SUPPLIED INFORMATION:
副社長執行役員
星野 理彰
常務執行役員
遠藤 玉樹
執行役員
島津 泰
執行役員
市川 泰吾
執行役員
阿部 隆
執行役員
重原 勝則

TRY IT: While keeping every line the same, please copy out all the records.

EXPECTED ANSWER:
副社長執行役員
星野 理彰
常務執行役員
遠藤 玉樹
執行役員
島津 泰
執行役員
市川 泰吾
執行役員
阿部 隆
執行役員
重原 勝則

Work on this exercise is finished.